SOURCE ::
┌────────

# Apprentiship Process



## CFine (May 20, 2008)

I'm currently Taking the Online Njatc Tech math course since it's been about 8 years since i had any type of Formal Algebra training. I'm Applying for the Telecommunications(Low Voltage) after i finish the math course and take the entrance exam. I was told they had 3 people apply last year and all 3 got in to the school as well. But depending on the demand determines how many they accept. I got a foreman who wants to grab me up ASAP after i pass the exam and get done with the interview, and i got a inside man who wants to do the same thing. I'm figuring do telecommunications and stick with that and apply for Inside man after schooling and a year of work. Is this a good idea? Anything i should be aware of? or would help me?


----------



## cdnelectrician (Mar 14, 2008)

For telecom stuff you may want to try http://www.line-man.com/industry.php?load=telephone.html it's a good site. I started in the telecom trade but I much prefer being an electrician as I still do a lot of low voltage work inside and out, I still do miss some aspects of it...but i'm glad I went into this field!


----------



## randomkiller (Sep 28, 2007)

Switching fields after starting school isn't that easy, it's like a college kid switching majors, his parents aren't that fond of wasting their money.


----------

└────────

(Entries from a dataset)
┌────────

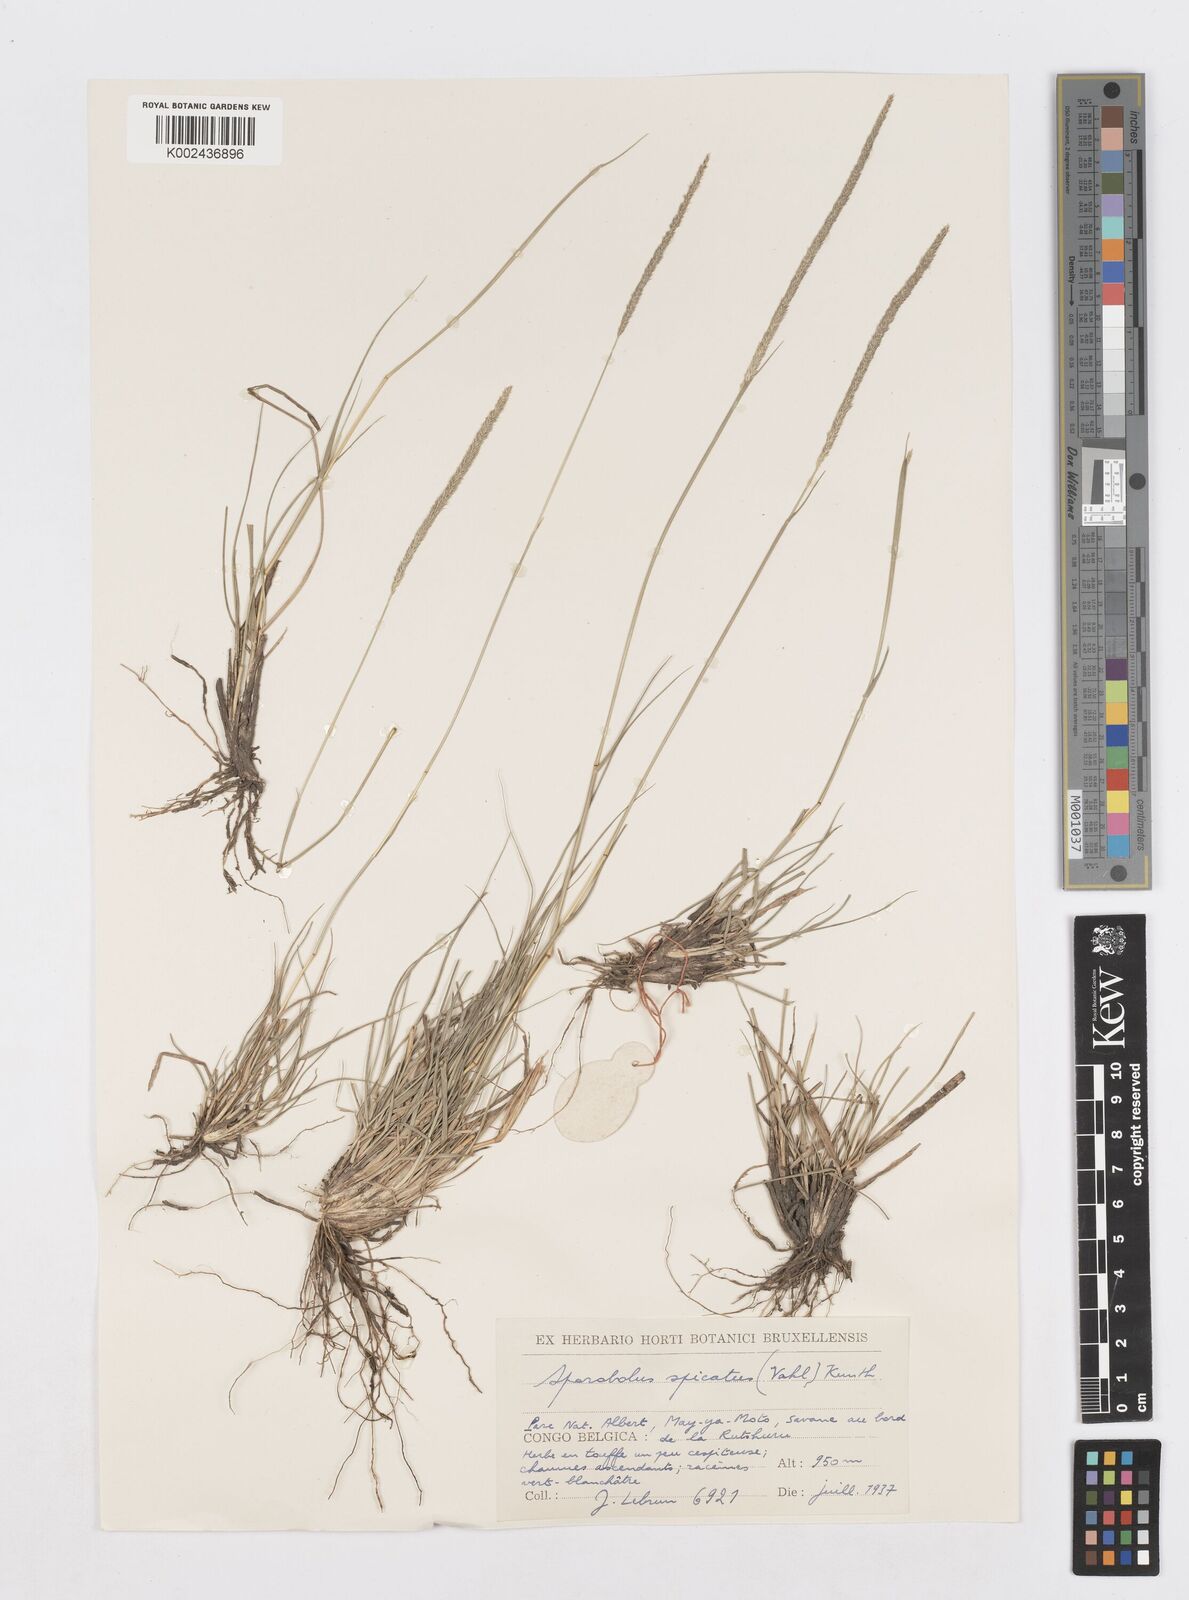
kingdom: Plantae
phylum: Tracheophyta
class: Liliopsida
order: Poales
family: Poaceae
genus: Sporobolus
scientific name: Sporobolus spicatus
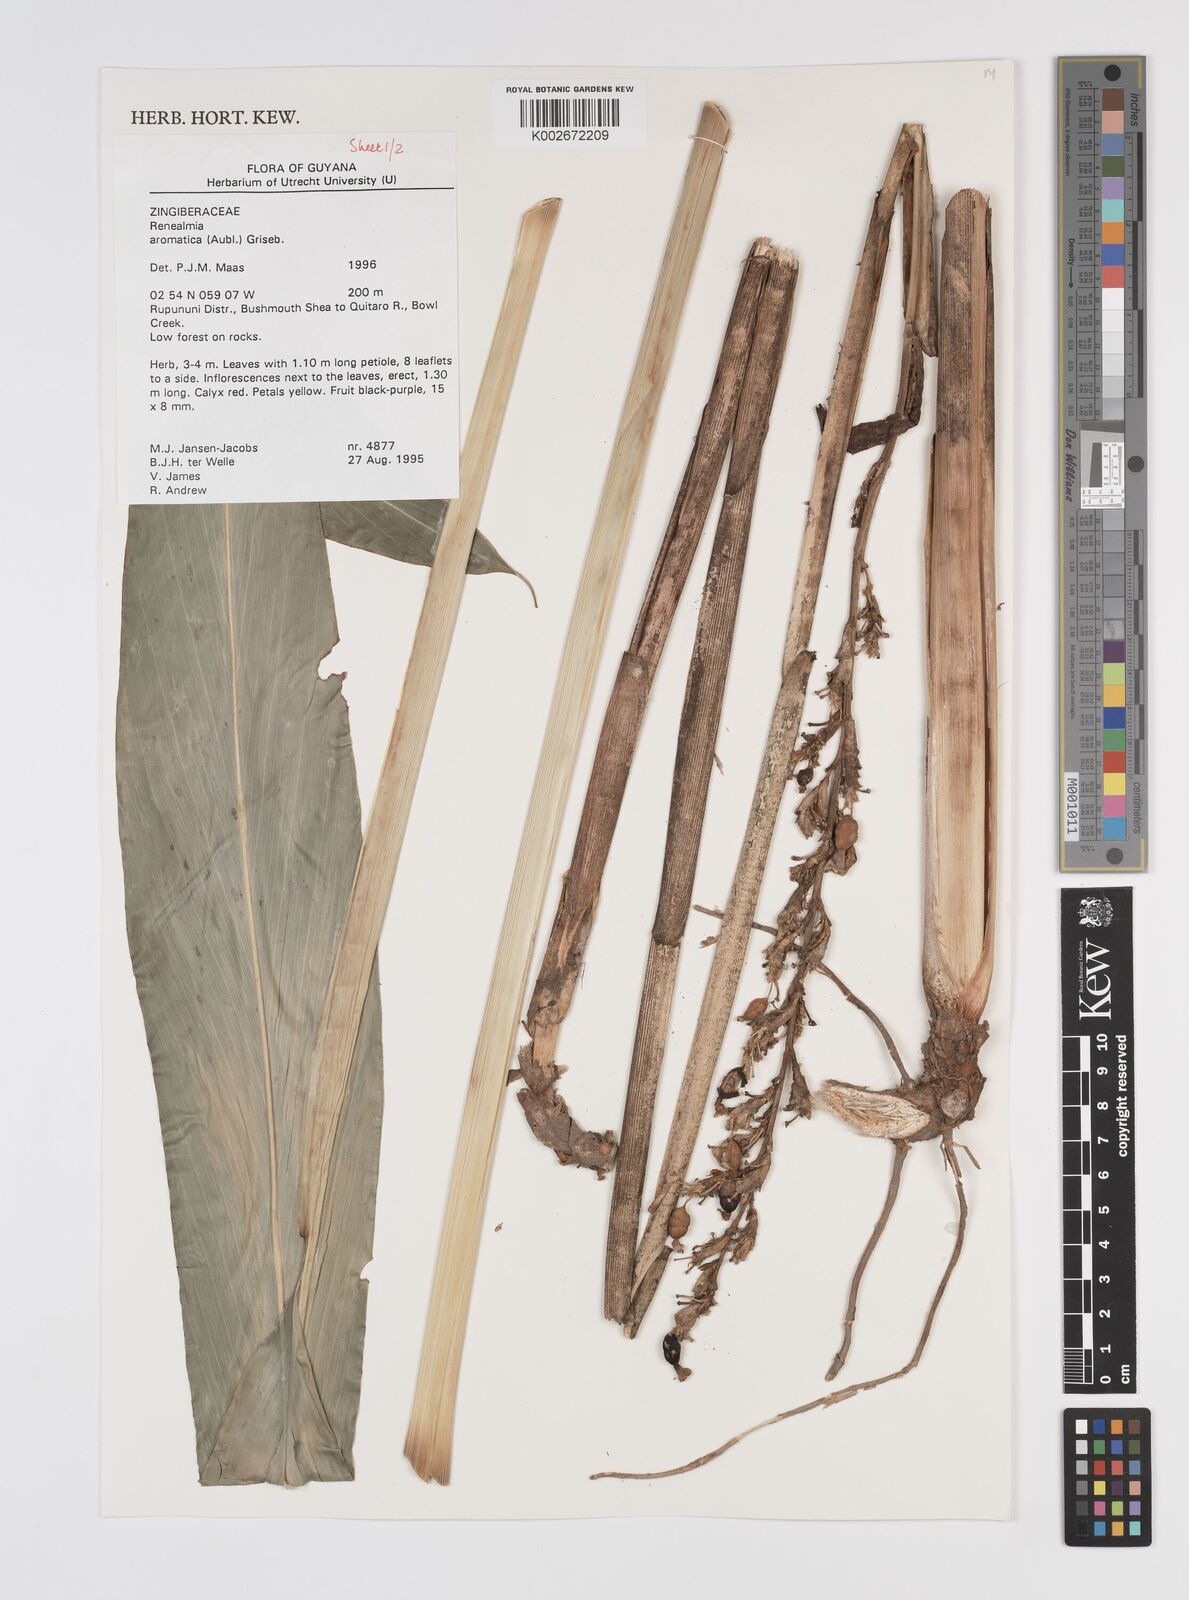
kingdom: Plantae
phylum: Tracheophyta
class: Liliopsida
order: Zingiberales
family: Zingiberaceae
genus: Renealmia
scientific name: Renealmia aromatica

└────────

WORK TO COMPLETE ::
**1.** In the apprenticeship thread, what trade does CFine plan to apply for after finishing the math course and taking the entrance exam?
**2.** From the apprenticeship thread, transcribe everything from "## CFine (May" down to "would help me?".

RESULTS BY TASK ::
**1.** Telecommunications (low voltage).

**2.**
## CFine (May 20, 2008)

I'm currently Taking the Online Njatc Tech math course since it's been about 8 years since i had any type of Formal Algebra training. I'm Applying for the Telecommunications(Low Voltage) after i finish the math course and take the entrance exam. I was told they had 3 people apply last year and all 3 got in to the school as well. But depending on the demand determines how many they accept. I got a foreman who wants to grab me up ASAP after i pass the exam and get done with the interview, and i got a inside man who wants to do the same thing. I'm figuring do telecommunications and stick with that and apply for Inside man after schooling and a year of work. Is this a good idea? Anything i should be aware of? or would help me?